Tue, Aug 05, 2008 - Page 8 News List

How ‘Chinese Taipei’ came about

By Catherine K. Lin

There are numerous examples in the ministry’s archives of arguments concerning why “Taiwan” was not acceptable to the ROC government during the period. One repeated contention recorded in the ministry reports is that both parts of divided China are Chinese territories and the people in one part are no less Chinese than those in the other. Another argument holds that the jurisdiction of the ROC Olympic Committee (ROCOC) includes Penghu, Kinmen and Matsu in addition to Taiwan, and thus the name “Taiwan” does not reflect the “territorial extent” of the ROCOC. Furthermore, although it is true that most products from the ROC are labeled “made in Taiwan,” the trade practices of the ROC are such that the regional area of production is used for labeling. Some wines from Jinmen are labeled “made in Kinmen,” just as some perfume is labeled “made in Paris” and not “made in France.” Finally, it was argued that the people of the ROC were Chinese and not “Taiwanese,” so the word Taiwan was not appropriate.

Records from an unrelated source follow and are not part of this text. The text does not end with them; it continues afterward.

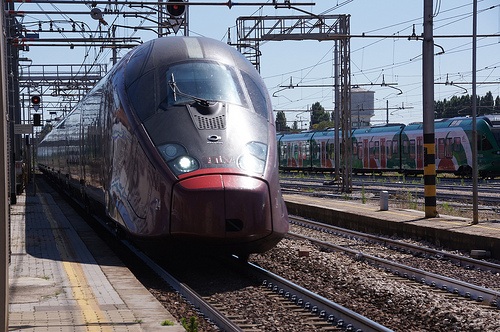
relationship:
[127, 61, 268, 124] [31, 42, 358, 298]
windshield in train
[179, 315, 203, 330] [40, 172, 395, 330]
weeds near tracks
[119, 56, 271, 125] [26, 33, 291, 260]
windshield on front of train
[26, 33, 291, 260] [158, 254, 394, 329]
train by track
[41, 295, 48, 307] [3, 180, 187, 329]
brick on sidewalk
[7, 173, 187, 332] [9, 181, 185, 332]
brick on platform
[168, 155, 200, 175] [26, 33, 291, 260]
headlight on train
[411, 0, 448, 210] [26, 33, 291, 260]
pole to right of train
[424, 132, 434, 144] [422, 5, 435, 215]
stripe to right of pole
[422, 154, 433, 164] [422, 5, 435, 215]
stripe to right of pole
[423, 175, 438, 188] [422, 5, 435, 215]
stripe to right of pole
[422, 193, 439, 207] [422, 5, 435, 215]
stripe to right of pole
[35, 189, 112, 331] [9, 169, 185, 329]
line on platform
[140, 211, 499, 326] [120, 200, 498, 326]
pebbles on tracks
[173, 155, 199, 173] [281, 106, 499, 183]
headlight on train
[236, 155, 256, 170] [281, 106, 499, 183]
headlight on train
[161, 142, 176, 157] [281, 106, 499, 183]
headlight on train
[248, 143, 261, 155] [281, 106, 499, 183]
headlight on train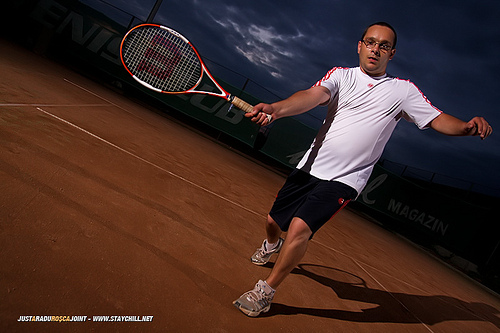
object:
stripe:
[317, 65, 346, 88]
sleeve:
[312, 64, 349, 107]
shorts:
[265, 166, 357, 238]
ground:
[0, 39, 497, 329]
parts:
[338, 198, 347, 207]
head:
[356, 21, 396, 74]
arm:
[270, 66, 342, 117]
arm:
[404, 81, 467, 136]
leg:
[268, 179, 354, 290]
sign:
[364, 82, 378, 90]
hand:
[245, 101, 280, 127]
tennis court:
[0, 46, 499, 332]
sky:
[102, 0, 499, 207]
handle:
[229, 96, 273, 125]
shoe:
[232, 277, 277, 318]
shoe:
[252, 236, 282, 266]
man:
[229, 20, 495, 316]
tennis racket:
[122, 24, 280, 126]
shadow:
[256, 260, 500, 329]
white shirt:
[294, 66, 447, 200]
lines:
[351, 257, 436, 333]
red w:
[134, 34, 186, 81]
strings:
[120, 23, 204, 99]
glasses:
[361, 38, 398, 52]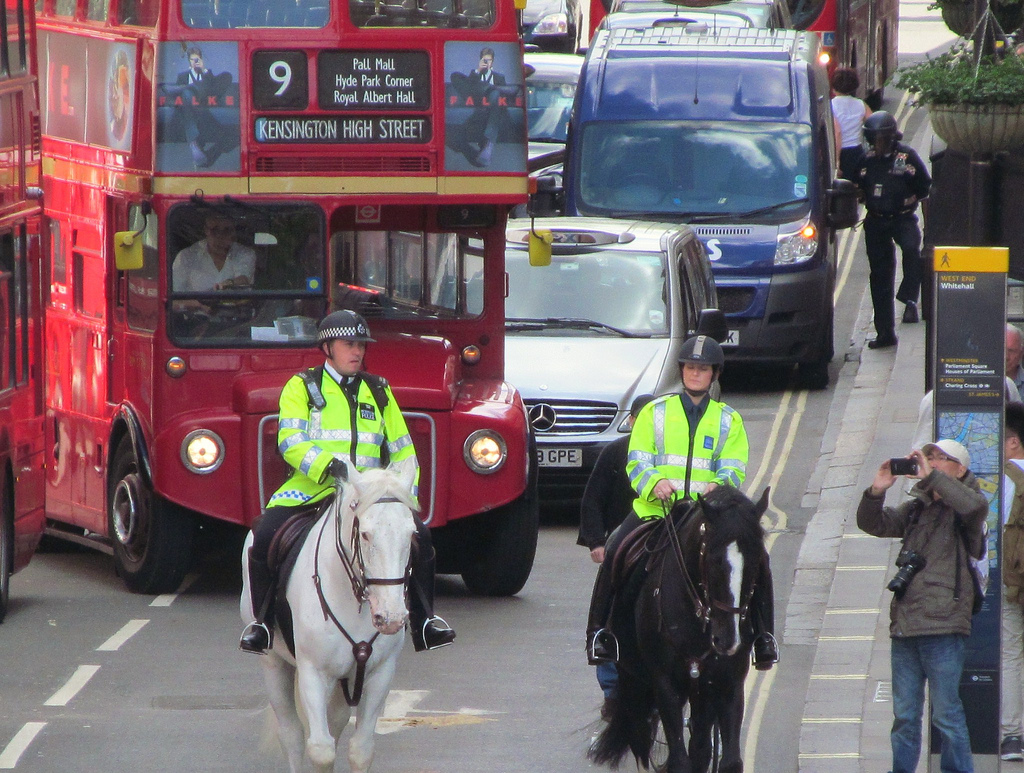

The ROC government finally formulated the name “Chinese Taipei,” instead of accepting the offer of “Taiwan,” because “Chinese Taipei” signified an uncertain boundary that could exceed the ROC’s actual territory of control of Taiwan, Penghu, Kinmen and Matsu, whenever the ROC government wished to assert it.

Killanin explained clearly where this “uncertain boundary” conception came from as the Nagoya resolution establishing the name “Chinese Taipei” was being considered by the IOC executive board in October 1979: “The Constitution of the Republic of China Olympic Committee [1973] has also been studied. Article 1 of this Constitution reads — ‘The committee shall be called the Republic of China Olympic Committee, hereafter referred to as ROCOC. Its headquarters shall be situated where the national government has its seat, which is at present located in the city of Taipei.’”

“It appears that whilst the Olympic Committee in Taipei does not claim jurisdiction in any other area other than the surrounding islands, this article infers that it would move its seat with the Taipei government, which, unlike the Olympic Committee there, claims to be the government of China.”

In other words, “Chinese Taipei,” the name of the capital of the ROC, could one day become “Chinese Nanjing.”

“Chinese Taipei” could signify the “begonia leaf,” or boundary of the ROC, whereas “Taiwan” would unambiguously indicate the boundary of “Taiwan,” or “Taiwan, Penghu, Kinmen and Matsu.”

The ROC, the IOC and the PRC eventually agreed on the name “Chinese Taipei,” in English — one of the official languages of the IOC — on March 23, 1981, although on an “agree to disagree” basis. The agreement was actually signed only between the Chinese Taipei Olympic Committee and the IOC, without the PRC participating. The IOC agreed with the ROC that the Chinese Taipei Olympic Committee was on equal footing with all other national Olympic committees in the IOC.

While the PRC had already changed its policy through the 1970s from advocating complete expulsion of the ROC to a willingness to co-exist in international sports organizations — the PRC always regarded the Chinese Taipei Olympic Committee as a local body of the PRC Olympic committee. The PRC policy change was in fact a more relentless strategy, because it demonstrated considerable confidence after the US-PRC normalization of relations in 1979, and at the same time confirmed that Beijing already understood that the international organizations could not renounce the membership universality principle.